§ GIVEN EXERCISE A
Return, unchanged, the part of the SageMaker post that opens with the words containing "I've searched far" and closes with "the Docker image.".
§ GIVEN EXERCISE B
Answer these questions from the SageMaker post:
(i) Which Ubuntu version does the Dockerfile start from?
(ii) Where is all the work done?
(iii) What framework is the model built with?

Reputation: 45
Ok I've been dealing with this issue in Sagemaker for almost a week and I'm ready to pull my hair out. I've got a custom training script paired with a data processing script in a BYO algorithm Docker deployment type scenario. It's a Pytorch model built with Python 3.x, and the BYO Docker file was originally built for Python 2, but I can't see an issue with the problem that I am having.....which is that after a successful training run Sagemaker doesn't save the model to the target S3 bucket.
I've searched far and wide and can't seem to find an applicable answer anywhere. This is all done inside a Notebook instance. Note: I am using this as a contractor and don't have full permissions to the rest of AWS, including downloading the Docker image.
Dockerfile:
FROM ubuntu:18.04
MAINTAINER Amazon AI <[email protected]>
RUN apt-get -y update && apt-get install -y --no-install-recommends \
wget \
python-pip \
python3-pip3
nginx \
ca-certificates \
&& rm -rf /var/lib/apt/lists/*
RUN wget https://bootstrap.pypa.io/get-pip.py && python3 get-pip.py && \
pip3 install future numpy torch scipy scikit-learn pandas flask gevent gunicorn && \
rm -rf /root/.cache
ENV PYTHONUNBUFFERED=TRUE
ENV PYTHONDONTWRITEBYTECODE=TRUE
ENV PATH="/opt/program:${PATH}"

§ PROVIDED RECORDS
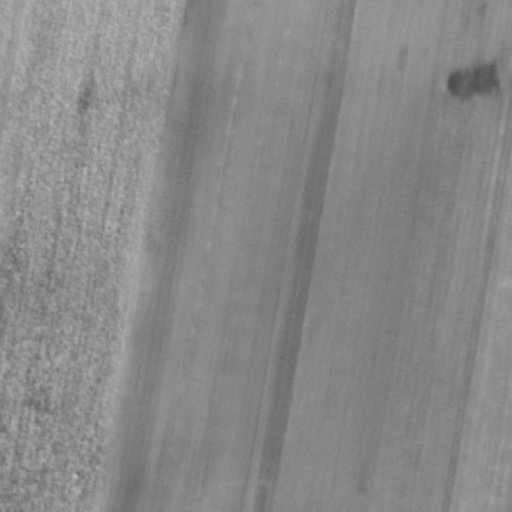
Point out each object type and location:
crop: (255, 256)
...
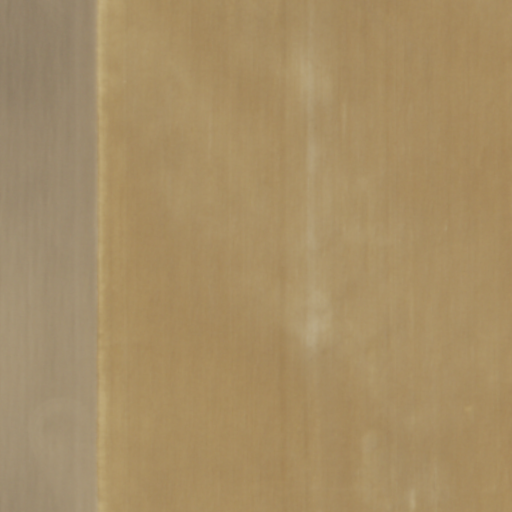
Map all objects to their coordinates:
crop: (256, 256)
...
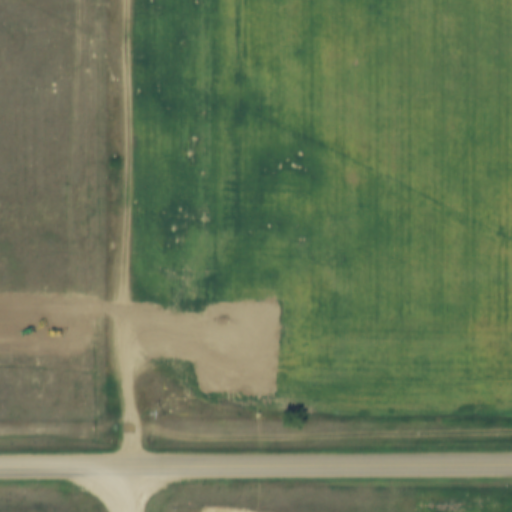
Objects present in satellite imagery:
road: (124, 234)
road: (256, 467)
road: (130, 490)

§ WRITTEN RESPONSE A
I've searched far and wide and can't seem to find an applicable answer anywhere. This is all done inside a Notebook instance. Note: I am using this as a contractor and don't have full permissions to the rest of AWS, including downloading the Docker image.

§ WRITTEN RESPONSE B
(i) Ubuntu 18.04
(ii) Inside a Notebook instance
(iii) Pytorch